Hardworking young fisherman Joe comes to the house on a business matter. He and Carolyn have a conversation about their defunct romance. Carolyn says that she has matured since those days, and that she is free to give it another try. Joe says he is not free. For a show with so many ghosts and ghoulies, it’s surprising that Dark Shadows inspires the greatest fear in its fans when they threaten to bore us yet again with a tedious dead-end storyline like the Carolyn/ Joe relationship. It’s certainly a relief when Joe is so firm as to leave no doubt that we’re finally done with that.

Joe has transferred his affections to Maggie Evans, The Nicest Girl in Town. We dissolve to an extreme closeup of the laughing mouth of Maggie’s father, drunken artist Sam Evans. Sam is in the local tavern, The Blue Whale, with a drink in his hand, a crony on either side of him, and some music we haven’t heard before on the jukebox.

Glad Sam

Maggie and Joe are at a table, where he is trying to make her jealous by telling her of Carolyn’s interest in him, and she can’t stop watching her father and fretting about his drinking. The two of them talk a bit about how Sam’s drinking has reversed the roles of parent and child. That’s the big theme of Maggie in the first 42 weeks of the show, that she is an Adult Child of an Alcoholic. It’s because she’s had to cope with Sam’s addiction that Maggie is so nice to everyone, and also because of it that she has a habit of starting her lines with a little laugh that doesn’t always make sense in context. As the show goes on, Sam drinks a lot less and Maggie gets involved in a wider variety of stories, but that weird little laugh, the union card of many an ACoA, stays with the character to the end of her time on the the series.

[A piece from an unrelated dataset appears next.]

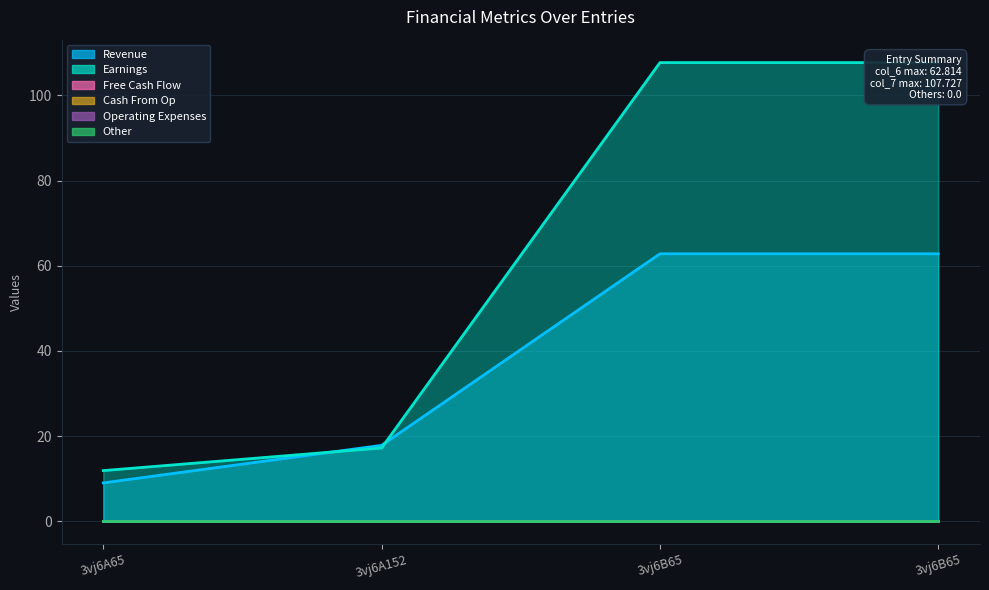

Is the value of col_3 at 3vj6A152 greater than the value of col_6 at 3vj6B65?

No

Maggie leaves Joe alone at the table while she confronts Sam. She doesn’t stop him drinking, but she does manage to wreck the good mood he and his buddies had going. In the course of their talk, they recap the conversation Sam had with Dr Guthrie Thursday.

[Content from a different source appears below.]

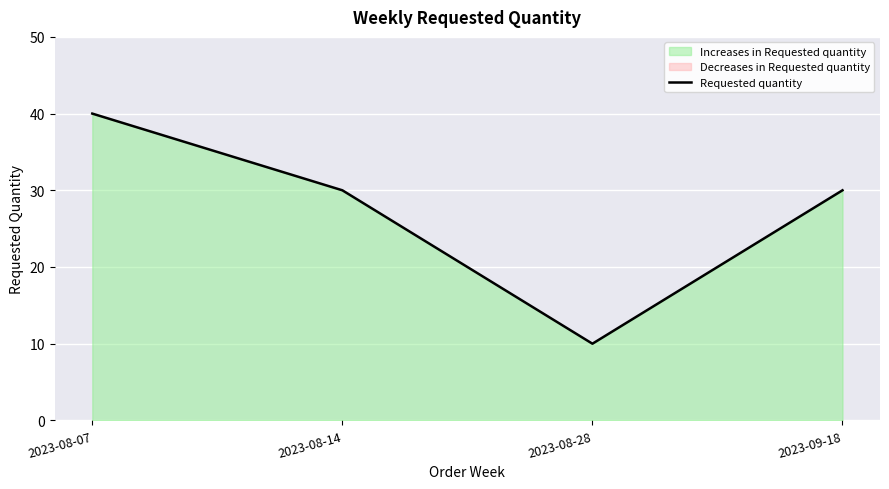

What is the value of the 2nd point from the left?

30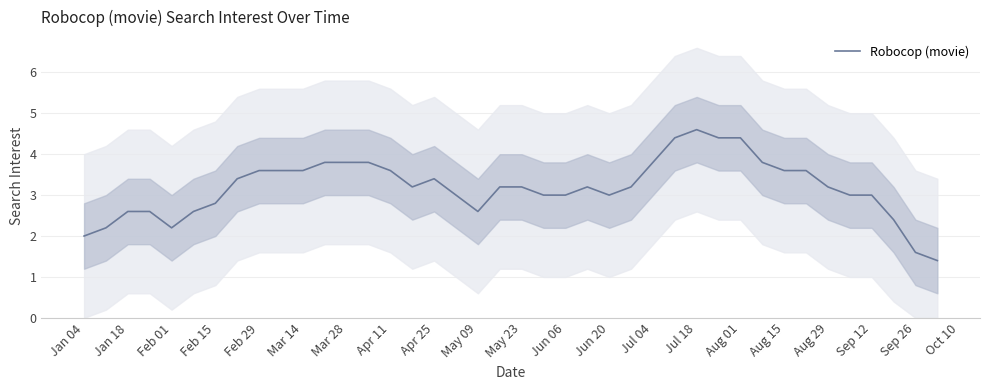

The value of Robocop (movie) at Jul 04 is 3.8. True or false?

True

Dashing action hero Burke Devlin comes in and sits down with Joe while Maggie is scolding Sam. The two of them have been at odds over Carolyn, and now discover that neither of them is interested in her any longer. Joe seems irritated that his list of reasons to dislike Burke has grown shorter.

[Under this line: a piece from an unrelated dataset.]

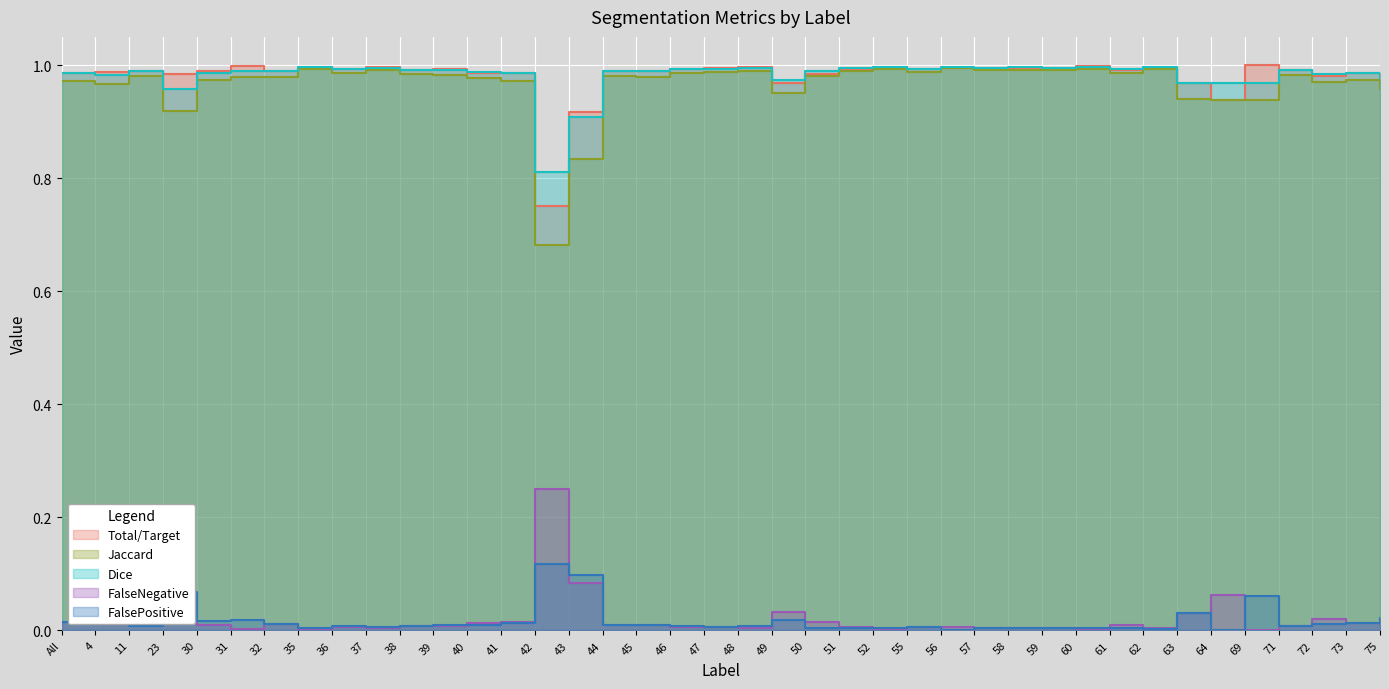

True or false: Jaccard and FalseNegative intersect in this chart.

False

When Maggie returns to the table, Burke exchanges a few friendly words with her. He then goes to the bar to buy Sam a drink. Maggie voices her dismay at this plan, and even Bob the bartender gives a dark look at the idea of serving Sam yet more booze. But Burke ignores them both.

Burke wants to know about the conversation Sam had with Dr Guthrie. They recap the conversation Sam had with Maggie a few minutes before. Burke is in love with Laura, and may be under her influence. This conversation raises the prospect that Burke will be an ally of Laura’s against Vicki and her team. Its similarity to the conversation Maggie and Sam had so shortly before suggests that the Evanses may also make themselves more useful to Laura than to the good guys. The repetition grates hard enough on the audience that it is an inefficient way of making that point, but the point itself does add to the suspense.

Most episodes of Dark Shadows have only five credited actors and no extras. This one has seven credited actors and a bunch of extras, including featured background player Bob O’Connell as the bartender. There have been several episodes the last couple of weeks with only four actors; apparently they’ve been saving up to splurge on this one. It is by no means the dullest installment of this period of the show, but neither are there any of the thrills or major story developments you would expect from a high-budget episode. Frankly, it’s rather worrying that this is what they lay out the big bucks for now. Is this as exciting as the show is going to get?